Data analytics is ideal for managing key information inflow from customers without being intrusive; for example, an automatic extension of credit limits for good customers (based not only on risk, but the overall projected lifetime value of the individual) can be authorised, using the overall conduct so far. This could lead to a higher customer satisfaction. Similarly, a customer-level segmentation enlightens if the products – an organisation has at its disposal - are good enough to serve their needs or if it needs to offer alternative products to improve engagement and profitability.

Lower Customer Attrition

Analytics can also lower customer attrition through account-level incentives such as rewards, limit increases, etc.) besides reviving dormant accounts that may have potential untapped value. A major opportunity to enhance average revenue per customer comes from cross-sale or up sale opportunities.

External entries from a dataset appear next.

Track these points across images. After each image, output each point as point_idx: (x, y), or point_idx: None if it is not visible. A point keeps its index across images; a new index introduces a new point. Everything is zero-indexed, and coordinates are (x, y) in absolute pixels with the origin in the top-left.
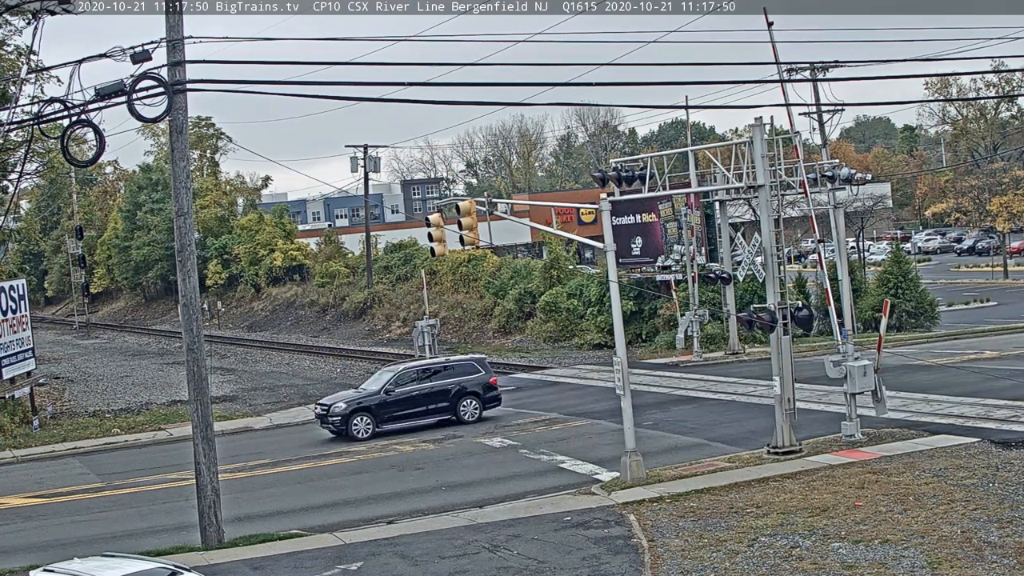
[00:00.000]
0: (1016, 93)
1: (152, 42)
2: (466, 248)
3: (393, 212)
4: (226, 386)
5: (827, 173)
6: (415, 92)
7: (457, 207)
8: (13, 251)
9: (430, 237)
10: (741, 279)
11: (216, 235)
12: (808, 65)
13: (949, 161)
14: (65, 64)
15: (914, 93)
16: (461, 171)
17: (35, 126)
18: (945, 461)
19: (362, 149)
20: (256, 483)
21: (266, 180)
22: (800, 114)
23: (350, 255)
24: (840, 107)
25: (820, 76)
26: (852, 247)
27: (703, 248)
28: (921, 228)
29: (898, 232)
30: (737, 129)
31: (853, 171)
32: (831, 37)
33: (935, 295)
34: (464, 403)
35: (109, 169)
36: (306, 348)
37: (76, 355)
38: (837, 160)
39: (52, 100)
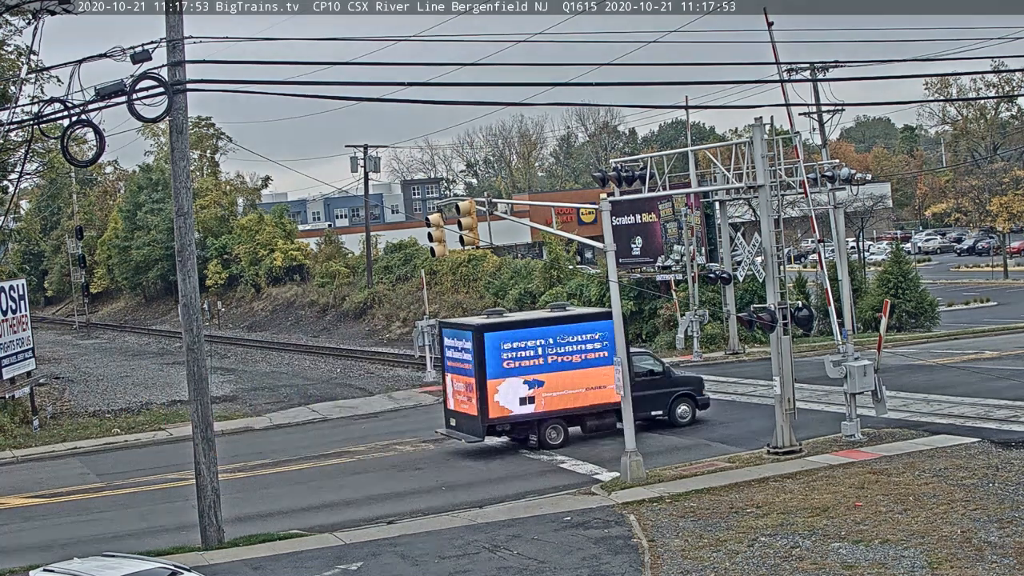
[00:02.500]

Data analytics can reveal varying or progressive needs while balancing existing credit and risk exposure across accounts. This can fine-tune the marketing campaigns. Another advantage is the creation and optimisation of loyalty programmes - which if executed well - can maximize returns going forward.

Active Credit Risk Scoring, Delinquency

When it comes to debt management, analytics provides dynamic customer reviews to detect early signs of increasing risk thus helping organisations take active steps to avoid delinquencies. In fact, credit risk scoring is one of the most critical aspects that witnesses the application of analytics. Besides specifying risks of lending to a customer, credit scores point at whether, how much and at what rate to grant credit. It takes into account the need to increase or decrease an existing credit limit, adding a dimension of behavioural scoring.

While analytics can help reduce delinquency, its role is far more critical to manage the collection of delinquent accounts or recovery of charged-off loans. It can easily enable a collector to prioritize the collection accounts to maximize the productivity – something a human intervention would find hard to achieve. It all begins at the application level where fraud needs to be detected and managed by using the right solution. Fraudulent applications have been on the rise forcing the financial services sector to raise their guard. Analytics can sieve microscopically for genuine customers before weeding out potentially deceitful applicants, without much loss of time.

The successful names in the banking and financial services space have always excelled in their customer relationships. They have been equally rewarded with better opportunities for cross-sell and lower attrition for their optimal use of the big data and the learning derived from it. Data analytics has just added much sharpness to their mission - how to excel at the customer interface.